WORK ITEM
Return each line below holding the string "hospitalised".

*** THE DATA

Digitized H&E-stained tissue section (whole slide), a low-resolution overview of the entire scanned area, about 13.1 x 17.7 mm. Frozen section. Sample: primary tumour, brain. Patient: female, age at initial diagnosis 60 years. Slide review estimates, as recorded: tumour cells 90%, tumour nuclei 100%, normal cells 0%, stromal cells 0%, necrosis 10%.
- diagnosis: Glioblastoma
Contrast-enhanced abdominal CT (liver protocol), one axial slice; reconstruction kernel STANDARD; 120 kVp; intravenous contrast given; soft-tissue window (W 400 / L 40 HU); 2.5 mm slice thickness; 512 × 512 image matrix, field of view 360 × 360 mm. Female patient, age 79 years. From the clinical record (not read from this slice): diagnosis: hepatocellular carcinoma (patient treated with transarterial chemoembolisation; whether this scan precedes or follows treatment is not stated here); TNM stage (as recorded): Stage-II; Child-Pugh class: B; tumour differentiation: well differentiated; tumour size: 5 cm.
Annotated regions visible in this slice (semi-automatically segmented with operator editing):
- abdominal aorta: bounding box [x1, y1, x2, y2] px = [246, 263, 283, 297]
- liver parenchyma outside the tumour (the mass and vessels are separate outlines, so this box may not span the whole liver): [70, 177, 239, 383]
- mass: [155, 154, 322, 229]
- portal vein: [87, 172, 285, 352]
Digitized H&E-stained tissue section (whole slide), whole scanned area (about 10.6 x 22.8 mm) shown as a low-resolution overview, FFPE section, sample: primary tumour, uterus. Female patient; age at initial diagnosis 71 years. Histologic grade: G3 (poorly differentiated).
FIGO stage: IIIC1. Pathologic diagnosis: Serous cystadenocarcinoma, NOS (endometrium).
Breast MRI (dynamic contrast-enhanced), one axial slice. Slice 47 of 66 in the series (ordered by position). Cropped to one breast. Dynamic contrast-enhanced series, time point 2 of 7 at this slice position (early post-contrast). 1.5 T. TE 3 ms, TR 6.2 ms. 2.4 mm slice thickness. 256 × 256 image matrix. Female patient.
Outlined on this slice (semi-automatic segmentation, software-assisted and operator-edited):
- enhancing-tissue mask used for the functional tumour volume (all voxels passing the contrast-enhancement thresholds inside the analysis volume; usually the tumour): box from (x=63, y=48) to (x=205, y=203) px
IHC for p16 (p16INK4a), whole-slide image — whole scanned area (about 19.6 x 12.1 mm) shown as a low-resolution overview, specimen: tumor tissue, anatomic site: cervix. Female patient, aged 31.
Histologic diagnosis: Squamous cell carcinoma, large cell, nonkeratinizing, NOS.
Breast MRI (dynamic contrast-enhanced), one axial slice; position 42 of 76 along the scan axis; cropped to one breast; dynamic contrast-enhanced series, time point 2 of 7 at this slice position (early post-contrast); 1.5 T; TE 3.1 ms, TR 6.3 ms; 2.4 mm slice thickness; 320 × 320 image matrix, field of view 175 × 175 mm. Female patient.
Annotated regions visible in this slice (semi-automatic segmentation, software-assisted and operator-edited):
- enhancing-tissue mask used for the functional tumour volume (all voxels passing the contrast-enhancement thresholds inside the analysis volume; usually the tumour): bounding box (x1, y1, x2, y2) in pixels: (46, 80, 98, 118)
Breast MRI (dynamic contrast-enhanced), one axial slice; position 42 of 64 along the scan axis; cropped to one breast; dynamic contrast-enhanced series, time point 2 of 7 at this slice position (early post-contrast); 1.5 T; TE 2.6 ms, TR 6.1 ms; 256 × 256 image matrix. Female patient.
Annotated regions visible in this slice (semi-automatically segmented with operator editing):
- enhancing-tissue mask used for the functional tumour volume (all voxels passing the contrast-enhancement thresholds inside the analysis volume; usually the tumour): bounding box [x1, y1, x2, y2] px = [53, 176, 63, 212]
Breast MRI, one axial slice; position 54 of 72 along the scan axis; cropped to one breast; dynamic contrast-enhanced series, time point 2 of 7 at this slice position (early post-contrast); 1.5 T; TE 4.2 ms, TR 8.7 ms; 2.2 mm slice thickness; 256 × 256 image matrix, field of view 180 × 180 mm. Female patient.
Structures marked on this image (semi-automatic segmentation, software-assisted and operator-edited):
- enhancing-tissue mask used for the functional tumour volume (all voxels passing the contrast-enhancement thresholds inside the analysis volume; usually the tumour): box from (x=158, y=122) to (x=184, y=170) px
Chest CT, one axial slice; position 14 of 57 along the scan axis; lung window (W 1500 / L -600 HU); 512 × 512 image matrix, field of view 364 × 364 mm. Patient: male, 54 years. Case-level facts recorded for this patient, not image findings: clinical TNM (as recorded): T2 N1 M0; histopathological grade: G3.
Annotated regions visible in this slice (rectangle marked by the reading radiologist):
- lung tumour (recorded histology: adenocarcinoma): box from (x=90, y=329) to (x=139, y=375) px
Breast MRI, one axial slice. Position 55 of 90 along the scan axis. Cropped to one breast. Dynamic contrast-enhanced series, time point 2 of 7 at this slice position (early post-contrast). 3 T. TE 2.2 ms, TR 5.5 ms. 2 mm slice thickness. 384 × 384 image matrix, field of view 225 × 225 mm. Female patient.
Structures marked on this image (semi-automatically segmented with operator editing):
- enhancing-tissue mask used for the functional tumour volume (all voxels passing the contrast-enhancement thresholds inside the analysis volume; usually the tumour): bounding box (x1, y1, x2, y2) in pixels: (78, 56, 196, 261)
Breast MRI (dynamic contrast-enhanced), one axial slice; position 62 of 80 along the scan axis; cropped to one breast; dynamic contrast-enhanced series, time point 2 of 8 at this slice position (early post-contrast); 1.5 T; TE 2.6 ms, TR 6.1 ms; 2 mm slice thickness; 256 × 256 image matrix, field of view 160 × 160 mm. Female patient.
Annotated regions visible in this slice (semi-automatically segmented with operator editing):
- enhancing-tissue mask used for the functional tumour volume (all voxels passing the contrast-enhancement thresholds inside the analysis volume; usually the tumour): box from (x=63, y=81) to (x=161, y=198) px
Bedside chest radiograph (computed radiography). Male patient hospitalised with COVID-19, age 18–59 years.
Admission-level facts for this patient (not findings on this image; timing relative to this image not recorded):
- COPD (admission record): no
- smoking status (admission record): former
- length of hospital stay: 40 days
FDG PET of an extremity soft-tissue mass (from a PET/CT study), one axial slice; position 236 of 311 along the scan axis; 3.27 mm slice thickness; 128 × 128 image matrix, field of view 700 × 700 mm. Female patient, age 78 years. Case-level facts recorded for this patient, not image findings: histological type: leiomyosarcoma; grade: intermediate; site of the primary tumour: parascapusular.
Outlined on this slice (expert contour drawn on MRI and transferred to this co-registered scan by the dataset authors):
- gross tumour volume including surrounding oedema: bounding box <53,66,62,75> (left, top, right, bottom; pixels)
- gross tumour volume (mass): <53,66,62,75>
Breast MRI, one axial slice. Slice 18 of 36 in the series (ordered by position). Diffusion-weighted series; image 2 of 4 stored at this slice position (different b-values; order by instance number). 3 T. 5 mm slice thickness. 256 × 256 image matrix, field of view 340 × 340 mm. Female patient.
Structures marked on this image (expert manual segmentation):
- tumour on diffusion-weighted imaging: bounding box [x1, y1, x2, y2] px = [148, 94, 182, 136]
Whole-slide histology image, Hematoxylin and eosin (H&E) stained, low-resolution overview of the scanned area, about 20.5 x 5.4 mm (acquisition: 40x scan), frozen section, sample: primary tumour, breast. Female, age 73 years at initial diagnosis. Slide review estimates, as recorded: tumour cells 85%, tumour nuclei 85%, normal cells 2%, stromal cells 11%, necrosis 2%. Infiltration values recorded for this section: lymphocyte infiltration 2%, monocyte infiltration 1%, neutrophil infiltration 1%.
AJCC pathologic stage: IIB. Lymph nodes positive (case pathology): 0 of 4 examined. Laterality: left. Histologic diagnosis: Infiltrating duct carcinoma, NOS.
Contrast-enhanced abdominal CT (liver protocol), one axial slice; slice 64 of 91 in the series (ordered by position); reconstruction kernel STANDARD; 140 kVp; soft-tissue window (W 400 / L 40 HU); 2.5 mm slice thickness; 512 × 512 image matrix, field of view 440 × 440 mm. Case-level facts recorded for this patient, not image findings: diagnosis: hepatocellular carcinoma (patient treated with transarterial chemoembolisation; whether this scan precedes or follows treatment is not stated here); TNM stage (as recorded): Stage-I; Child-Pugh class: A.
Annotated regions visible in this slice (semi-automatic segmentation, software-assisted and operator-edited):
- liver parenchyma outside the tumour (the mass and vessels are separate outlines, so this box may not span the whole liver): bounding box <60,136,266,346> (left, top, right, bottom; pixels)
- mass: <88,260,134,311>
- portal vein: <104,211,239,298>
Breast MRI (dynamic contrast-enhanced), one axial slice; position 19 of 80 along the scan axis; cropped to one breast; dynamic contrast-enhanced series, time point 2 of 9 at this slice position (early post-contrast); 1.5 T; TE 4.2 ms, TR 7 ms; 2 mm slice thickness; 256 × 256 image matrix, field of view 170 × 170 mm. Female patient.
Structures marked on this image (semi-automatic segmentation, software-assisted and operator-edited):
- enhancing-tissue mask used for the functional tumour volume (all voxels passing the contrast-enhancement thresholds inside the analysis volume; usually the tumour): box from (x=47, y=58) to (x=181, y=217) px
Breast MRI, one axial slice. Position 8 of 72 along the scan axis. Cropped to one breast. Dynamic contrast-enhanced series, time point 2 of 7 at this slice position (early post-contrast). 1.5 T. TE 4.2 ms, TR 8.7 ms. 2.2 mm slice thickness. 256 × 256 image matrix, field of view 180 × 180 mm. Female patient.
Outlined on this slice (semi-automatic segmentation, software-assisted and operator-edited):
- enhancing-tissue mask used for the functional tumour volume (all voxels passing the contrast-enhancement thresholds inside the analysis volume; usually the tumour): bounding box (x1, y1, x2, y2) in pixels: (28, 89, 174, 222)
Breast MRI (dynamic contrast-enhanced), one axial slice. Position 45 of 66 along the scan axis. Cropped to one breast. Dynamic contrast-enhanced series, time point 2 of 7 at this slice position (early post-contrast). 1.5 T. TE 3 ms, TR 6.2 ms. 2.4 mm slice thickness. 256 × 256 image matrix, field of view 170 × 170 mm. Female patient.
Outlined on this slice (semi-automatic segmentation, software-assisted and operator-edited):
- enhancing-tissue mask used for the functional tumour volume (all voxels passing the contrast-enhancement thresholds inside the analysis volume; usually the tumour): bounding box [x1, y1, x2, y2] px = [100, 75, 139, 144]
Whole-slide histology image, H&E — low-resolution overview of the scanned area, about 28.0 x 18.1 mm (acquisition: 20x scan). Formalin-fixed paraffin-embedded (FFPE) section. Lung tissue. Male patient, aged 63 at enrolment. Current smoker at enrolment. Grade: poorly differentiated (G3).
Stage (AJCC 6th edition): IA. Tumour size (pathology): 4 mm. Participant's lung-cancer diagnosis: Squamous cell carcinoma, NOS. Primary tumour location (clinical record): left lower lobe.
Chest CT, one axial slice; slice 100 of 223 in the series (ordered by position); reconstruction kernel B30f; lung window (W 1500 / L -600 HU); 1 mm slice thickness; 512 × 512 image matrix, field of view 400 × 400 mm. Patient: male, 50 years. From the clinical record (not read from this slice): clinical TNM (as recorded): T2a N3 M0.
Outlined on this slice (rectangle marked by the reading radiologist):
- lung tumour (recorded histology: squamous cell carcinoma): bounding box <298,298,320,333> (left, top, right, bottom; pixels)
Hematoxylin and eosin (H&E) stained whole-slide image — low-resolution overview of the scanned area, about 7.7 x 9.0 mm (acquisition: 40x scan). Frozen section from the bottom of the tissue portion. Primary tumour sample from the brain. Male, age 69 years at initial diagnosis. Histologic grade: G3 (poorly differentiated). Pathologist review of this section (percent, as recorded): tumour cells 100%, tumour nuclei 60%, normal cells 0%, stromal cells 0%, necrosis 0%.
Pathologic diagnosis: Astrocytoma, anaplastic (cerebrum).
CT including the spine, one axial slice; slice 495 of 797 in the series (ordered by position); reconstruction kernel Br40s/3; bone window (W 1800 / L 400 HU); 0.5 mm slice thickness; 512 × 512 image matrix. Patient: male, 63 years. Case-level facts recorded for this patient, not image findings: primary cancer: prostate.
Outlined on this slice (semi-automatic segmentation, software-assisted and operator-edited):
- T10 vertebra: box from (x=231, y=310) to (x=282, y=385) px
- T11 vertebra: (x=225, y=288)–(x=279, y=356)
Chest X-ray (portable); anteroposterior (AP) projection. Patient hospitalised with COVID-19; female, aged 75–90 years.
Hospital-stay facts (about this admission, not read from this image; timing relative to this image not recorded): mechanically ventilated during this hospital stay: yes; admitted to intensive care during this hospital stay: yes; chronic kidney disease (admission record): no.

******

SOLUTION
Bedside chest radiograph (computed radiography). Male patient hospitalised with COVID-19, age 18–59 years.
Chest X-ray (portable); anteroposterior (AP) projection. Patient hospitalised with COVID-19; female, aged 75–90 years.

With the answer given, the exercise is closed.